_Record set_
= Beginning of Section =

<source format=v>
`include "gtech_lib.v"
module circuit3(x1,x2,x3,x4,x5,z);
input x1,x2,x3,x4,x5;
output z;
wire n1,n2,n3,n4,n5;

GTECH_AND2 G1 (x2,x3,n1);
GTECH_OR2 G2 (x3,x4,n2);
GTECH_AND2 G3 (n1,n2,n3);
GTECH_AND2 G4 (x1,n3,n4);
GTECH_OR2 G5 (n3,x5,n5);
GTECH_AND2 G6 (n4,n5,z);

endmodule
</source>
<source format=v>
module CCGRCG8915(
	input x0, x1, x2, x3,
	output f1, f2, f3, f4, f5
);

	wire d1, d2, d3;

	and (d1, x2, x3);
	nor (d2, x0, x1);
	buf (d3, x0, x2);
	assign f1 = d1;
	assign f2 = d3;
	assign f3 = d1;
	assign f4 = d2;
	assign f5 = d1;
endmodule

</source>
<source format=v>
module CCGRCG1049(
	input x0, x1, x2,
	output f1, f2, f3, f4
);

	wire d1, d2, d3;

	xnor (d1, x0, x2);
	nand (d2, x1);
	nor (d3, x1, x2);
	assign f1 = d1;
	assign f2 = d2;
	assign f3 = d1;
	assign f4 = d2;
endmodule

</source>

= End of Section =
= Beginning of Section =

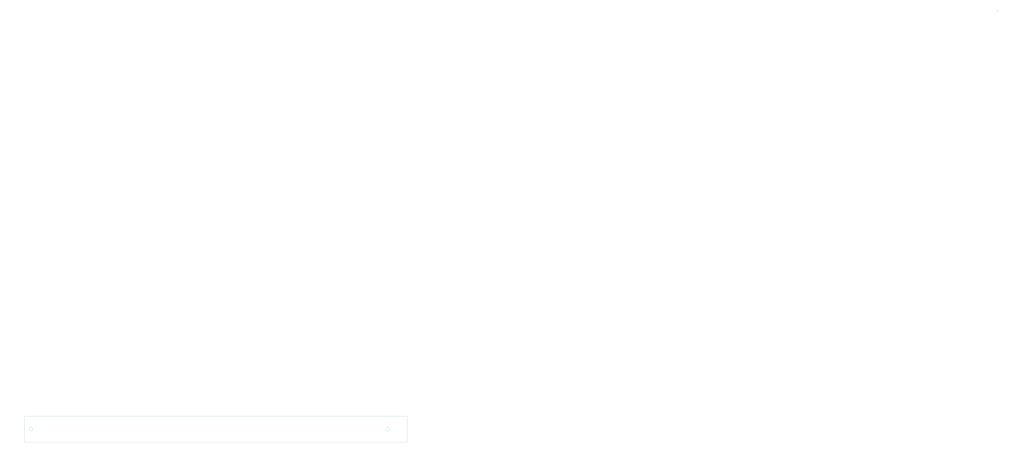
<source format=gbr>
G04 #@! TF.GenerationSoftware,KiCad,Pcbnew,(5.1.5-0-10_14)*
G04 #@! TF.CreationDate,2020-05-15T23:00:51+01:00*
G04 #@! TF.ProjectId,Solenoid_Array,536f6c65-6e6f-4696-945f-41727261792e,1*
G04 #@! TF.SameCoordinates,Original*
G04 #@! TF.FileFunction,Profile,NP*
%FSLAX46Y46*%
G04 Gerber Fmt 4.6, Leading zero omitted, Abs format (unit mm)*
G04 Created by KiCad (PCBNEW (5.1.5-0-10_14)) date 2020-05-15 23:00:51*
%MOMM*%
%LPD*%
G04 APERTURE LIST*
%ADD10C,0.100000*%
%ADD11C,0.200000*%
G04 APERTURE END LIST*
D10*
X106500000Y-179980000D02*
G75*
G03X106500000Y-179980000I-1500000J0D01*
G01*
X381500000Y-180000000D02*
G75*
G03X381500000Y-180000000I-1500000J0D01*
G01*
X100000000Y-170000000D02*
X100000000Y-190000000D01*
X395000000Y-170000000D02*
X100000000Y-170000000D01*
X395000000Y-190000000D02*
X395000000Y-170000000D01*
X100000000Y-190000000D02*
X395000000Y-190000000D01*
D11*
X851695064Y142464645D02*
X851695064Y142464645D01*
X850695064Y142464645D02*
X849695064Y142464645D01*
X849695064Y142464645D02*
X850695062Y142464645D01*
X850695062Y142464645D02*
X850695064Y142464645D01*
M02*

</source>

= End of Section =

_The problem_
Everything above from the line containing "G03X106500000Y-179980000I-1500000J0D01*" down to the line containing "X851695064Y142464645D02*" should be copied exactly, both end lines included, and nothing else.

_Expected answer_
G03X106500000Y-179980000I-1500000J0D01*
G01*
X381500000Y-180000000D02*
G75*
G03X381500000Y-180000000I-1500000J0D01*
G01*
X100000000Y-170000000D02*
X100000000Y-190000000D01*
X395000000Y-170000000D02*
X100000000Y-170000000D01*
X395000000Y-190000000D02*
X395000000Y-170000000D01*
X100000000Y-190000000D02*
X395000000Y-190000000D01*
D11*
X851695064Y142464645D02*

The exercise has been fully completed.